Şu günlerde piyasada Türk lirası kıtlığı yaşandığından faiz yükseldi. Bu yüksek faiz, bankaları ve halkı ellerindeki dövizi bozdurmaya teşvik ediyor. Yurt dışından döviz getirmeyi kazançlı hale sokuyor. Faiz bir süre sonra normal çizgiye iner. Normal çizgi kısa dönemde yüzde 35, yüzde 45 koridorudur.
(5) Vergiler artacak. Başka çare yok.Bütçenin denkleşmesi için vergiler artacak. İki türlü vergi vardır. Biri KDV gibi, dolaylı vergi. Herkes harcamasına bağlı biçimde vergi ödüyor. Öbürü vergi beyannamesi verenlerin ödediği dolaysız vergi. Gelir Vergisi, Kurumlar vergisi gibi vergi. Hükümet ya KDV gibi vergileri artırıp herkesi rahatsız edecek, ya da vergiden "kaçınan" (dikkat ediniz kaçıran değil kaçınan) mükelleflere ek vergi getirecek. Anlaşıldığı kadarı ile hükümet şimdilik vergiden "kaçınanlar"ın üzerine gidiyor.
(6) Ekonomi batmaz, bu ülkeye bir şey olmaz.Hepimizin arayışı, daha güçlü Türkiye, daha zengin ve mutlu Türk halkı... Bu kendiliğinden olacak bir şey değil. Gücün, zenginliğin yolu daha çok ve daha sağlıklı "üretim"den geçiyor. Daha çok üretmeden zengin olmaya imkan yok.
İstikrar tedbirleri, daha çok ve sağlıklı üretimin yolunu açar ise başarılı olacak.
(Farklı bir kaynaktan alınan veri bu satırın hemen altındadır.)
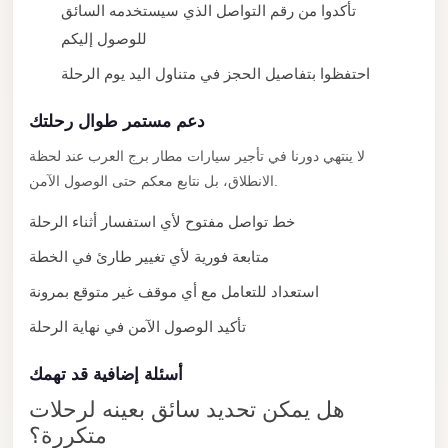
تأكدوا من رقم التواصل الذي سيستخدمه السائق
New
للوصول إليكم
Cairo
احتفظوا بتفاصيل الحجز في متناول اليد يوم الرحلة
Limousine
New
دعم مستمر طوال رحلتك
Administrative
لا ينتهي دورنا في تأجير سيارات مطار برج العرب عند لحظة
Capital
الانطلاق، بل نتابع معكم حتى الوصول الآمن.
Transfer
خط تواصل مفتوح لأي استفسار أثناء الرحلة
New
متابعة فورية لأي تغيير طارئ في الخطة
Administrative
Capital
استعداد للتعامل مع أي موقف غير متوقع بمرونة
Limousine
تأكيد الوصول الآمن في نهاية الرحلة
Nasr
أسئلة إضافية قد تهمك
City
Taxi
هل يمكن تحديد سائق بعينه لرحلات
متكررة؟
Nasr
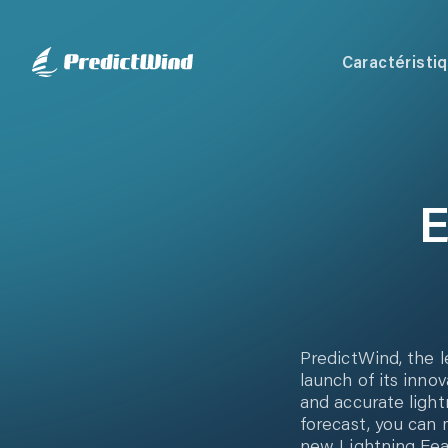
Caractéristi
E
PredictWind, the l
launch of its inno
and accurate light
forecast, you can 
new Lightning Feat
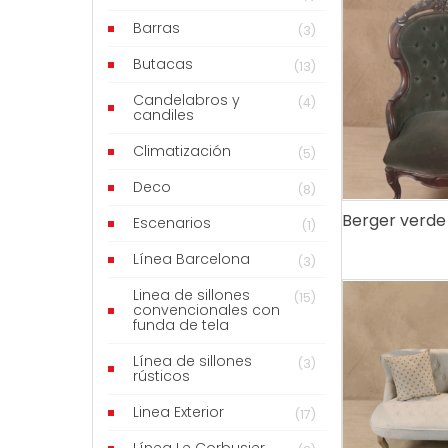
Barras
(3)
Butacas
(13)
Candelabros y
(4)
candiles
Climatización
(5)
Deco
(8)
Berger verde
Escenarios
(1)
Línea Barcelona
(3)
Linea de sillones
(15)
convencionales con
funda de tela
Línea de sillones
(3)
rústicos
Linea Exterior
(17)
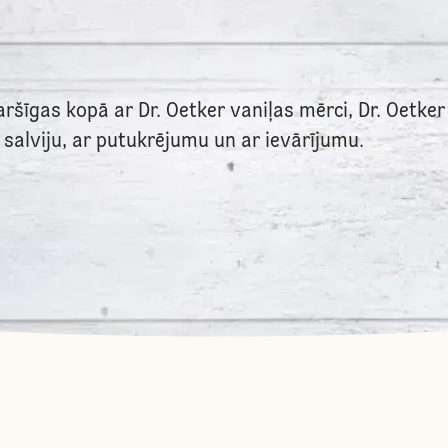
ršīgas kopā ar Dr. Oetker vaniļas mērci, Dr. Oetke
 salviju, ar putukrējumu un ar ievārījumu.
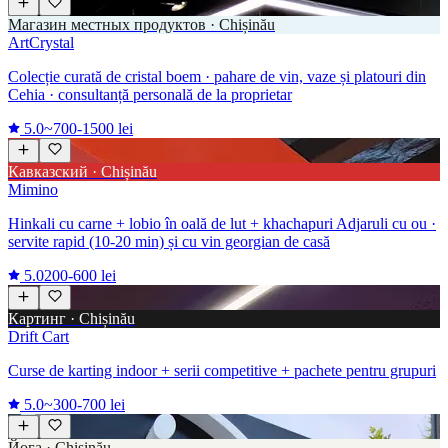
Магазин местных продуктов · Chișinău
ArtCrystal
Colecție curată de cristal boem · pahare de vin, vaze și platouri din
Cehia · consultanță personală de la proprietar
5.0
~700-1500 lei
Кавказский · Chișinău
Mimino
Hinkali cu carne + lobio în oală de lut + khachapuri Adjaruli cu ou ·
servite rapid (10-20 min) și cu vin georgian de casă
5.0
200-600 lei
Картинг · Chișinău
Drift Cart
Curse de karting indoor + serii competitive + pachete pentru grupuri
5.0
~300-700 lei
Йога · Chișinău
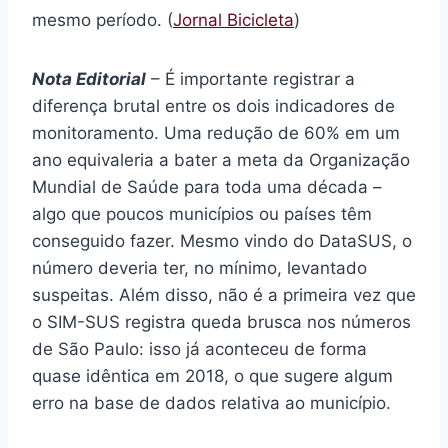
mesmo período. (
Jornal Bicicleta
)
Nota Editorial
– É importante registrar a
diferença brutal entre os dois indicadores de
monitoramento. Uma redução de 60% em um
ano equivaleria a bater a meta da Organização
Mundial de Saúde para toda uma década –
algo que poucos municípios ou países têm
conseguido fazer. Mesmo vindo do DataSUS, o
número deveria ter, no mínimo, levantado
suspeitas. Além disso, não é a primeira vez que
o SIM-SUS registra queda brusca nos números
de São Paulo: isso já aconteceu de forma
quase idêntica em 2018, o que sugere algum
erro na base de dados relativa ao município.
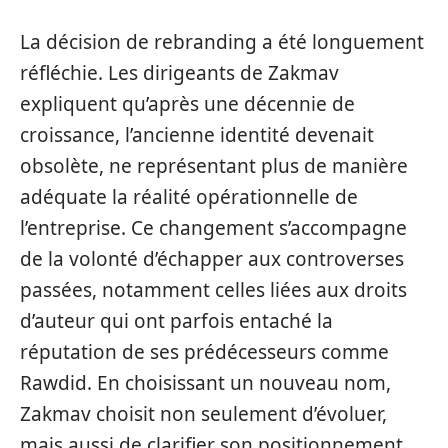
La décision de rebranding a été longuement
réfléchie. Les dirigeants de Zakmav
expliquent qu’après une décennie de
croissance, l’ancienne identité devenait
obsolète, ne représentant plus de manière
adéquate la réalité opérationnelle de
l’entreprise. Ce changement s’accompagne
de la volonté d’échapper aux controverses
passées, notamment celles liées aux droits
d’auteur qui ont parfois entaché la
réputation de ses prédécesseurs comme
Rawdid. En choisissant un nouveau nom,
Zakmav choisit non seulement d’évoluer,
mais aussi de clarifier son positionnement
Bizim gibi ekonomi ile uğraşanlar, yazanlar ve çizenler bu konudaki yanlışları sergileyerek iyiye gidişe yardımcı olma arayışında. Ekonomi ile uğraşanlar, yazanlar ve çizenler genelde yanlışları sergiliyor, uyarı yapıyor. Ama her şey de kötü değil. Her şey de yanlış değil.
Bütün yanlışlara, birçok olumsuz gelişmeye rağmen Türk ekonomisi bugün bir durma, çökme veya batma noktasında değil. Bu ülke ne belaları atlattı. Bu dönemi de atlatacağız.